Return every line of the records that includes the string "lines".

#####

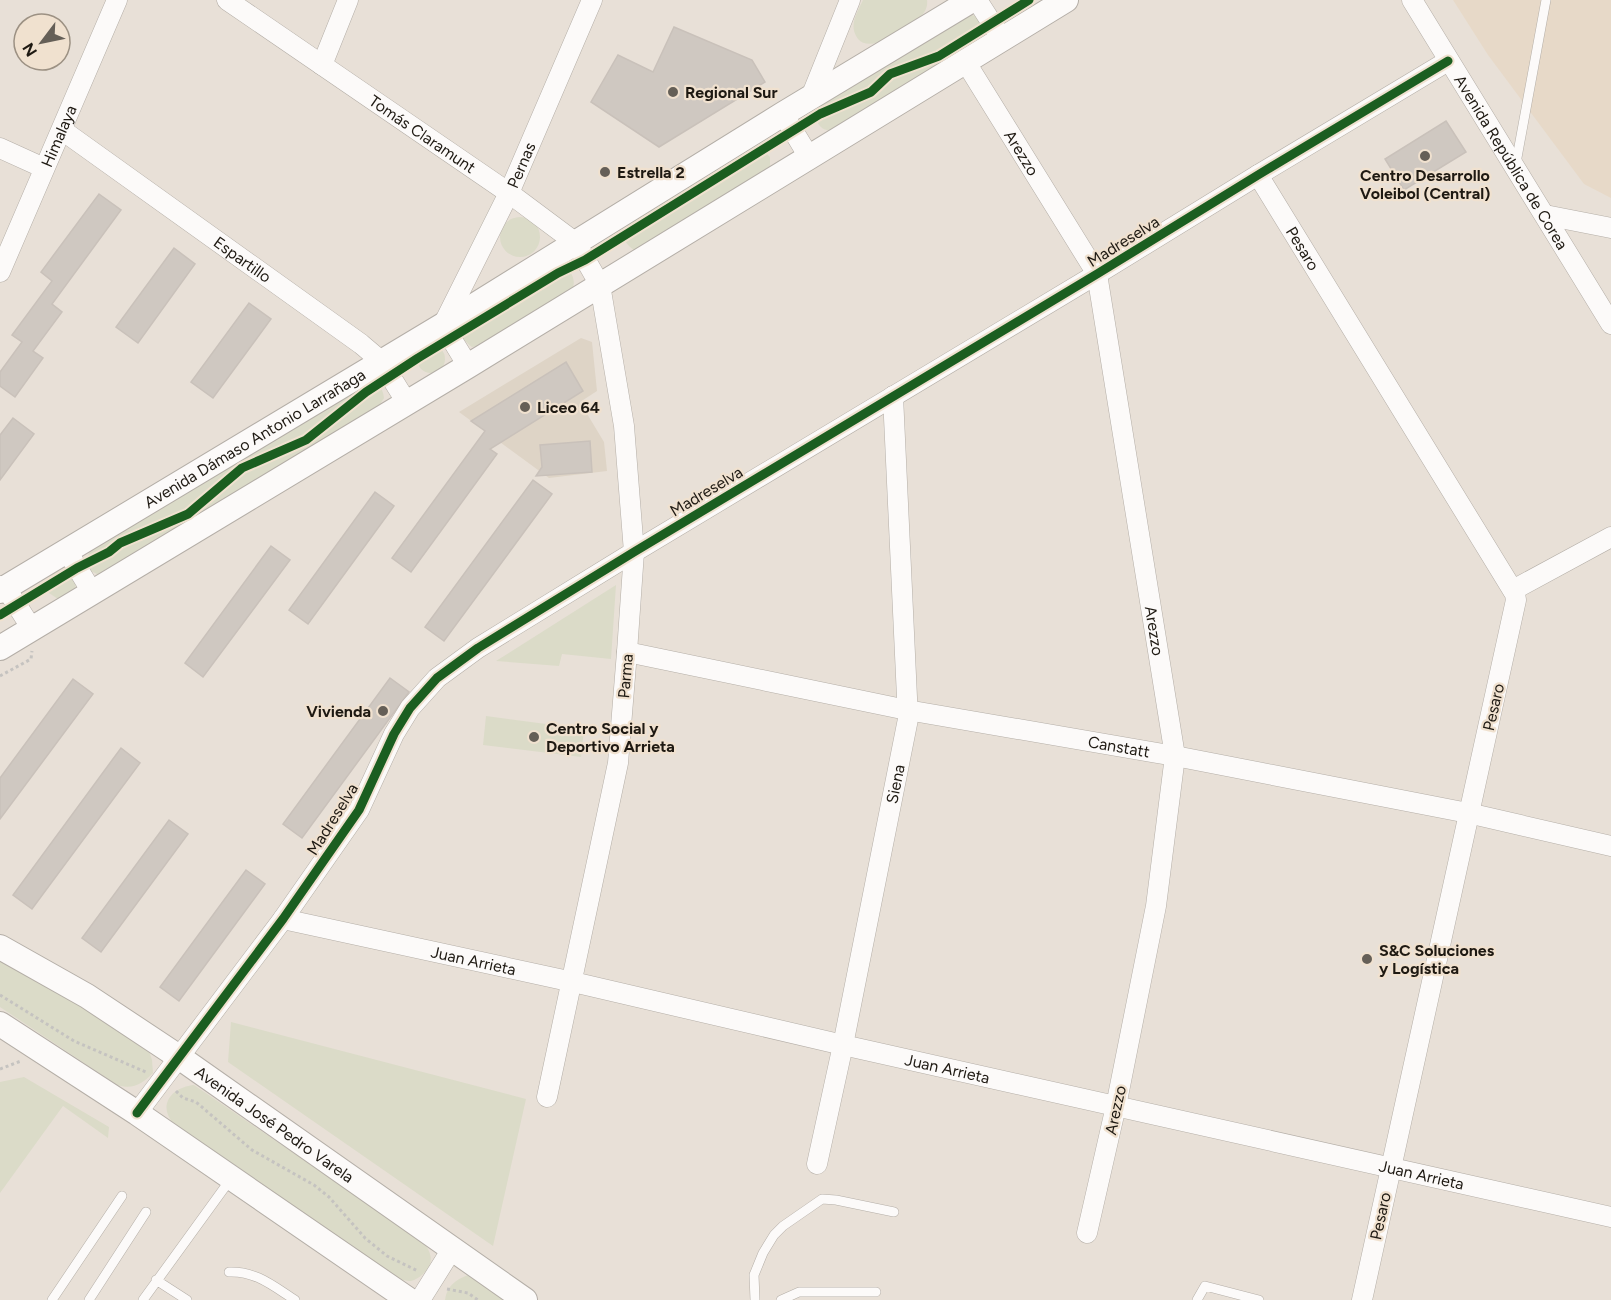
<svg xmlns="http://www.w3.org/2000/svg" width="1611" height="1300" viewBox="0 0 1611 1300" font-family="Figtree,sans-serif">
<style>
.built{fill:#e7d9c8}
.education{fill:#ded4c6}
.green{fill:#dbdbc8}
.building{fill:#cfc8c1;stroke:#c9c1ba;stroke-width:1.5}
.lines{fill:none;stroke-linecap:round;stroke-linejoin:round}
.service-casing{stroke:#b4aea7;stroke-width:10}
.minor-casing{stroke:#b4aea7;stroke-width:21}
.tertiary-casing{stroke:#b4aea7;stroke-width:26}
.path{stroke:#c5c3c0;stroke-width:3;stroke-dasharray:3 3;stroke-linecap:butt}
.service{stroke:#fcfaf9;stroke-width:9}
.minor{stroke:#fcfaf9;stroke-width:20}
.tertiary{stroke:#fcfaf9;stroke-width:24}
.cycleway-casing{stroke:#f0e1cf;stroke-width:13}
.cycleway{stroke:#1b5e20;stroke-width:9}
.poi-dot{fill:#655f57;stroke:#f0e1cf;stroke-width:2}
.labels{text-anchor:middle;stroke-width:4.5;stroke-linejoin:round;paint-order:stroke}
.poi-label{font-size:16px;font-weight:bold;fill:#1e1912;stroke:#f0e1cf;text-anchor:start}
.street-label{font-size:16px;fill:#1e1912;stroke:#f0e1cf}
</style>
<rect width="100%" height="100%" fill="#e8e0d7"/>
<path class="built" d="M1453,0H1611V198L1584,184L1488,55Z"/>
<path class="education" d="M581,338L592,342L597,391L580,402L604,442L607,471L549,478L459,412Z"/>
<path class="green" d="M863,0H927C928,7 925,13 919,18C905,27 872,55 858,39C848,26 857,13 863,0Z
M971,15L981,17L987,32L983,39L835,131C824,131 819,128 815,117L822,105L962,19Z
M755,148L763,150L770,157V168L641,248L634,250C623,242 619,233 629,223Z
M500 237a20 20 0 1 1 40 0a20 20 0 1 1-40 0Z
M561,265C571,269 577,280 572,290L477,346L472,347C464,341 460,336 462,326Z
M417 359a14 14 0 1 1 28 0a14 14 0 1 1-28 0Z
M371,382C380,385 383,389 384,398L378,408L99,575L91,571L86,559L91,549L366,383Z
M59,571L70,574L76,583L75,589L58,599L49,593L47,582L54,573Z
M616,585L611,659L562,654L559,666L496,661Z
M486,716L584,729L581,757L483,745Z
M0,957L89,1011L149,1051L152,1060L153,1073C142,1084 133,1090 117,1085L0,1007Z
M231,1022L526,1099L493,1246L228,1062Z
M24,1077L109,1127L108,1138L63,1106L0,1193V1082Z
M194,1085L422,1241C432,1252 435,1263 423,1274C420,1277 415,1280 411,1281C406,1281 400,1279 397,1278L173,1123C157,1104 173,1087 194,1085Z
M468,1275L476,1277L509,1300H445C447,1286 455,1280 468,1275Z"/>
<path class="building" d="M674,27L752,60L765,82L659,147L591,102L618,55L653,72Z
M1446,121L1466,152L1404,190L1385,159Z
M99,194L121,210L52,304L62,312L33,351L43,358L15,397L0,386V372L22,342L12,335L52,281L41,272Z
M174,248L195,264L138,343L116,327Z
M249,303L271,319L213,398L191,382Z
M566,362L583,391L490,449L497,454L411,572L392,558L485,431L471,421Z
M13,418L34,434L0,480V435Z
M590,441L592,472L536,476L542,467L540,445Z
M533,480L552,494L444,641L425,627Z
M375,492L394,506L308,624L289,610Z
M271,546L290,560L203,677L185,663Z
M390,678L409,692L302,838L283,824Z
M73,679L93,694L0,819V778Z
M121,748L140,763L32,909L13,895Z
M169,820L188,834L101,952L82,938Z
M246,870L265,884L179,1001L160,987Z"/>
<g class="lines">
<defs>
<path id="service" d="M1516,163L1546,0
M229,1272C256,1271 273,1286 295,1300
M156,1280L187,1300
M52,1300L122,1196
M89,1300L146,1212
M143,1300L230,1180
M755,1300L754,1275L763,1253L774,1235L783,1226L822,1199L836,1200L894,1212
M781,1300L799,1292H876
M1197,1300L1205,1286L1259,1300"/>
<g id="minor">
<path id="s1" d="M227,0L509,193L576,243L600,285L624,426L634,552L627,652L618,763L547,1097"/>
<path d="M977,0L1002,39"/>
<path id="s2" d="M1412,0L1611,324"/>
<path id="s3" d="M965,61L1097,274L1175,756L1156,906L1116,1106L1087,1233"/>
<path d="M322,65L348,0"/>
<path d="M811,97L850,0"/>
<path d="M783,114L809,157"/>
<path id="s4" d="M62,130L361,344L381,361L407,403"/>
<path d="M0,148L44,168"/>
<path id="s5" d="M1258,175L1515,594L1516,600L1362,1300"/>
<path d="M1545,215L1611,228"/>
<path id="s6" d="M0,272L117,0"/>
<path id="s7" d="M468,366L443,325L509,193L592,0"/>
<path d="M67,551L92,592"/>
<path d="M0,586L6,588L32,629"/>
<path d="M1513,590L1611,537"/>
<path id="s8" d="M627,652L907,710L1175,756L1468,813L1611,846"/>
<path id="s9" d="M283,919L573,982L843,1045L1611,1217"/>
<path d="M137,1113L283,919L359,810L394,734L410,708L437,678L478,648L634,552L1097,274L1258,175L1448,61"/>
<path id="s10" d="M817,1164L843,1045L908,719L893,396"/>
<path d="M420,1300L452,1249"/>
</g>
<g id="tertiary">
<path id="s11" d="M0,591L443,325L783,114L972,0"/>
<path d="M0,648L468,366L1066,0"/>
<path id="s12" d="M0,947L87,996L179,1057L525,1300"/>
<path d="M0,1024L137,1113L409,1300"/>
</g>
</defs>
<use href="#service" class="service-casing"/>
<use href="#minor" class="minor-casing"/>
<use href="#tertiary" class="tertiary-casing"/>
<path class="path" d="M0,676L31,659L32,651
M0,995L74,1041L148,1073
M0,1069L21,1061
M176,1091L183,1098L196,1102L252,1150L314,1185L329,1197L365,1238L387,1256L418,1271
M447,1289L468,1293L478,1300"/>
<use href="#service" class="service"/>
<use href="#minor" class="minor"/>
<use href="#tertiary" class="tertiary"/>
<defs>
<path id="cycleway" d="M0,615L77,568L109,552L120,543L188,514L242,468L306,440L366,392L418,358L558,273L585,260L820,114L871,92L890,74L939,56L1029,0
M137,1113L283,919L359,810L394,734L410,708L437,678L478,648L634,552L1097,274L1258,175L1448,61"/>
</defs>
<use href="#cycleway" class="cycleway-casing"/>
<use href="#cycleway" class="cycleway"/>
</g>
<g class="poi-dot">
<circle cx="673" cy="92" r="6"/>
<circle cx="1425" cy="156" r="6"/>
<circle cx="605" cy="172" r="6"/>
<circle cx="525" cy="407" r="6"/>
<circle cx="383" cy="711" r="6"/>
<circle cx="534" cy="737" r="6"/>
<circle cx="1367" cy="959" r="6"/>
</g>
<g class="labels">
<g class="poi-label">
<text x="685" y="98">Regional Sur</text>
<text x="617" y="178">Estrella 2</text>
<text x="1425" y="181" text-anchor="middle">Centro Desarrollo<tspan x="1425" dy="18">Voleibol (Central)</tspan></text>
<text x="537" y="413">Liceo 64</text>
<text x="371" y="717" text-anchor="end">Vivienda</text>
<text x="546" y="734">Centro Social y<tspan x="546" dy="18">Deportivo Arrieta</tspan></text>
<text x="1379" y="956">S&amp;C Soluciones<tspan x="1379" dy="18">y Logística</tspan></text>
</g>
<g class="street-label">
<text dy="6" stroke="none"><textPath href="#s1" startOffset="237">Tomás Claramunt</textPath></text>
<text dy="6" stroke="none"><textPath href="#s6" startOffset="148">Himalaya</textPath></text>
<text dy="6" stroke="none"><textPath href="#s3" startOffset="108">Arezzo</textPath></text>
<text dy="6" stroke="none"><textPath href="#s2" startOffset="190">Avenida República de Corea</textPath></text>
<text dy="6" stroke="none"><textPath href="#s7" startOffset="226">Pernas</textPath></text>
<text transform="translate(1123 241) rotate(-32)" y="6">Madreselva</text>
<text dy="6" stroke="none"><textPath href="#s5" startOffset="86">Pesaro</textPath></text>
<text dy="6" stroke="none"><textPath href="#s4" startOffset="222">Espartillo</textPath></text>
<text dy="6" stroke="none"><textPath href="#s11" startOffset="297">Avenida Dámaso Antonio Larrañaga</textPath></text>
<text transform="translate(706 491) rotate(-31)" y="6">Madreselva</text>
<text dy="6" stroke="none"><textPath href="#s3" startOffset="612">Arezzo</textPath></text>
<text transform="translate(625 676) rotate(-85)" y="6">Parma</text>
<text transform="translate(1493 707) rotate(-77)" y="6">Pesaro</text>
<text dy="6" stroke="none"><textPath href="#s8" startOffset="501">Canstatt</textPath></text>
<text dy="6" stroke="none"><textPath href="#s10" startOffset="388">Siena</textPath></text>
<text transform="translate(332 819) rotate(-58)" y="6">Madreselva</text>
<text dy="6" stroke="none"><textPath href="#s9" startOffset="195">Juan Arrieta</textPath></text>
<text dy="6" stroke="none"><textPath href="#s9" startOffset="681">Juan Arrieta</textPath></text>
<text transform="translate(1115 1110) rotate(-78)" y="6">Arezzo</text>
<text dy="6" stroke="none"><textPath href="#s12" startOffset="327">Avenida José Pedro Varela</textPath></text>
<text dy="6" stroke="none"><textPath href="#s9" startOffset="1167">Juan Arrieta</textPath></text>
<text transform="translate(1380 1216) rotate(-78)" y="6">Pesaro</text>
</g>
</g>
<g transform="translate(42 42) rotate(238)"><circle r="28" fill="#f0e1cf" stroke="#9c9183" stroke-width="1.5"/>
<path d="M0-4.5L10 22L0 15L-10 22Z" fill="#655f57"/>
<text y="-9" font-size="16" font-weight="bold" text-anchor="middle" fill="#1e1912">N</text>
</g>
</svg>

#####

> [Response]
.lines{fill:none;stroke-linecap:round;stroke-linejoin:round}
<g class="lines">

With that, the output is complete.